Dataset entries
================

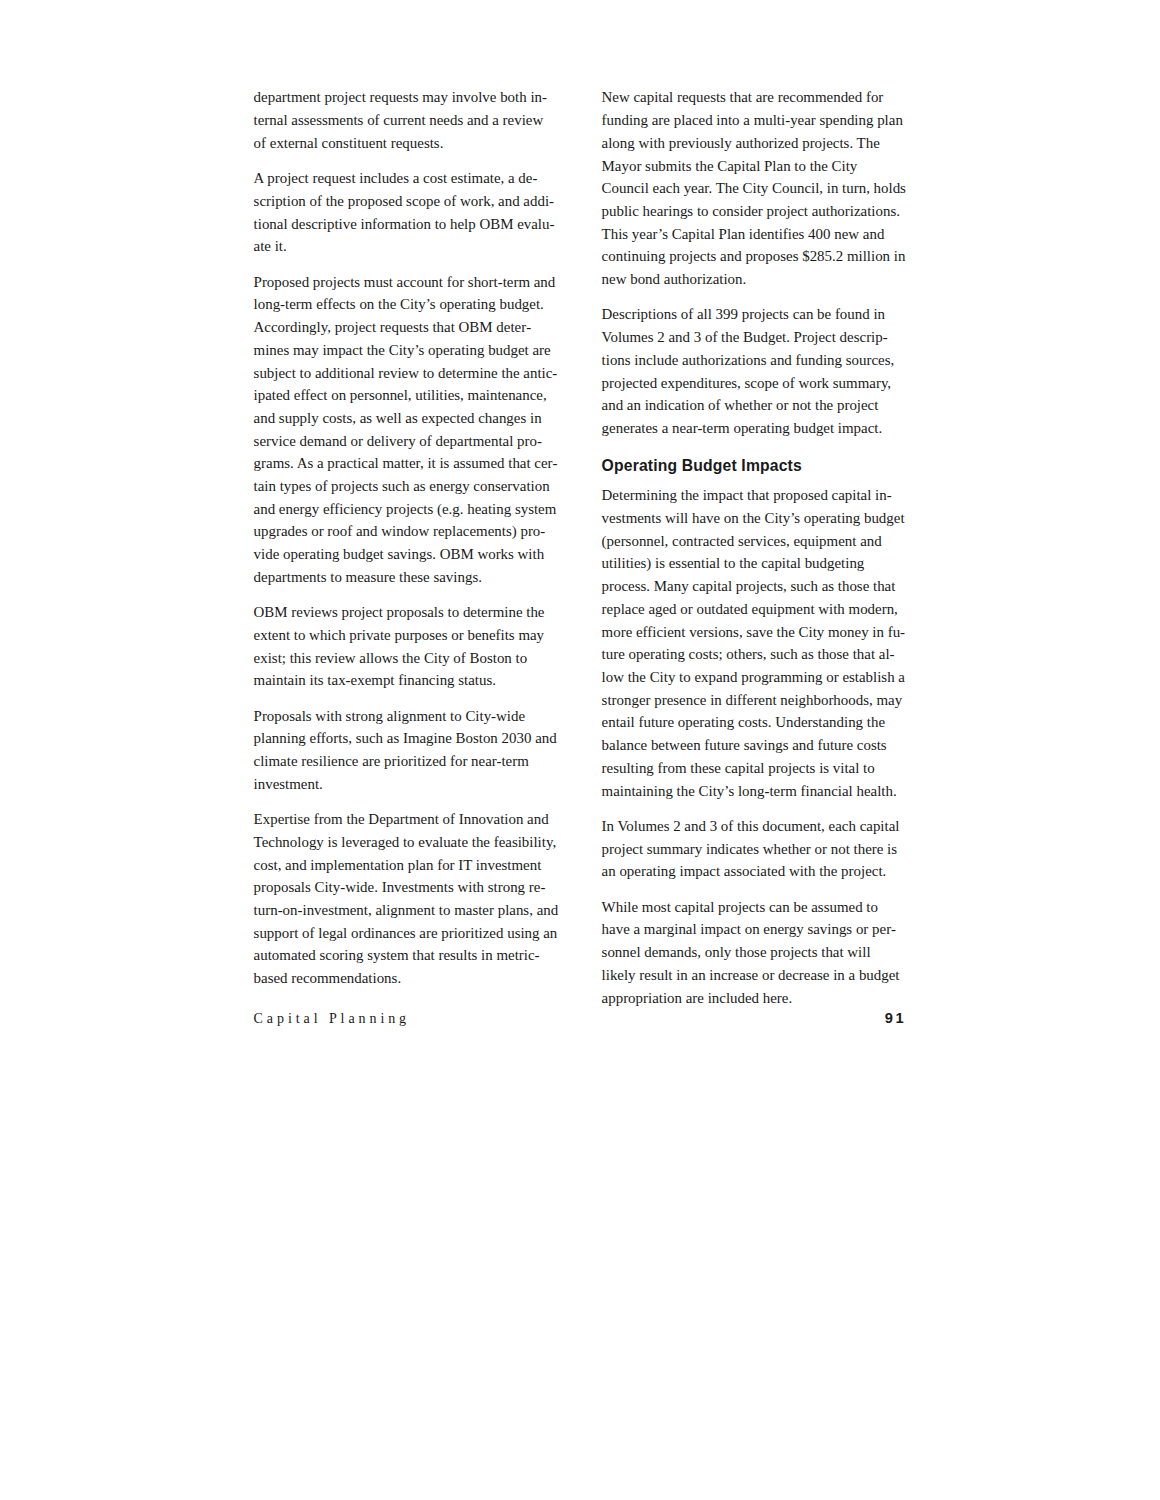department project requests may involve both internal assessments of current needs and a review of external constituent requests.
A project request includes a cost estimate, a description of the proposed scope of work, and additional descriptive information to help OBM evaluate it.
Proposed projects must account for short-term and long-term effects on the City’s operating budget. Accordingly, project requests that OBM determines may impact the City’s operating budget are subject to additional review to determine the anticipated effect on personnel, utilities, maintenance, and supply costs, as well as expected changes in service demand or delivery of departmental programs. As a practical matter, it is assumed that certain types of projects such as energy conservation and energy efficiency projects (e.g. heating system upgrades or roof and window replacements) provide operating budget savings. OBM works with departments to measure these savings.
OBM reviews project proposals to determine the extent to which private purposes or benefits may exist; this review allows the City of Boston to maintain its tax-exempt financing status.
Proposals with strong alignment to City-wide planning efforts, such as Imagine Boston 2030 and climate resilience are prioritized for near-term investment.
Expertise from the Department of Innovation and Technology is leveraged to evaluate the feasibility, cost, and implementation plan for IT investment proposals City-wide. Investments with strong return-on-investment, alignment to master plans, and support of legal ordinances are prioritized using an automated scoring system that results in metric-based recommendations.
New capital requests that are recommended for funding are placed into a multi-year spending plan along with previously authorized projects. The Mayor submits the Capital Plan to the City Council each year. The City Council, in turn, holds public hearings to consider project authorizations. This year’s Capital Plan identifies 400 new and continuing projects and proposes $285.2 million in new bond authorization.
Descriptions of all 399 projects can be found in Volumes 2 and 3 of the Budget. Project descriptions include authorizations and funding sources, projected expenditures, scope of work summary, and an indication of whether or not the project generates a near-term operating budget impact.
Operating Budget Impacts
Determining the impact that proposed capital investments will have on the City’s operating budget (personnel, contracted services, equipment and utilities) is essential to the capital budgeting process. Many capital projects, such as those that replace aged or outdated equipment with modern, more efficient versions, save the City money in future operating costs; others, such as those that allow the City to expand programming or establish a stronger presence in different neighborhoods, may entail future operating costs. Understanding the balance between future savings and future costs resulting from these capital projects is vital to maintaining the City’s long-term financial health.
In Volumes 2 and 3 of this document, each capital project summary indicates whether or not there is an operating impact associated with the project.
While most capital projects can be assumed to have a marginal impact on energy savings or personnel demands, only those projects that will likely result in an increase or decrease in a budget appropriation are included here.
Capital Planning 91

================

§ **WORK INSTRUCTION**:
Your task is to restate, word for word, only those lines above that fall between the line holding "A project request" and the line holding "Expertise from the", inclusive.

§ **SOLUTION TO THIS PROBLEM**:
A project request includes a cost estimate, a description of the proposed scope of work, and additional descriptive information to help OBM evaluate it.
Proposed projects must account for short-term and long-term effects on the City’s operating budget. Accordingly, project requests that OBM determines may impact the City’s operating budget are subject to additional review to determine the anticipated effect on personnel, utilities, maintenance, and supply costs, as well as expected changes in service demand or delivery of departmental programs. As a practical matter, it is assumed that certain types of projects such as energy conservation and energy efficiency projects (e.g. heating system upgrades or roof and window replacements) provide operating budget savings. OBM works with departments to measure these savings.
OBM reviews project proposals to determine the extent to which private purposes or benefits may exist; this review allows the City of Boston to maintain its tax-exempt financing status.
Proposals with strong alignment to City-wide planning efforts, such as Imagine Boston 2030 and climate resilience are prioritized for near-term investment.
Expertise from the Department of Innovation and Technology is leveraged to evaluate the feasibility, cost, and implementation plan for IT investment proposals City-wide. Investments with strong return-on-investment, alignment to master plans, and support of legal ordinances are prioritized using an automated scoring system that results in metric-based recommendations.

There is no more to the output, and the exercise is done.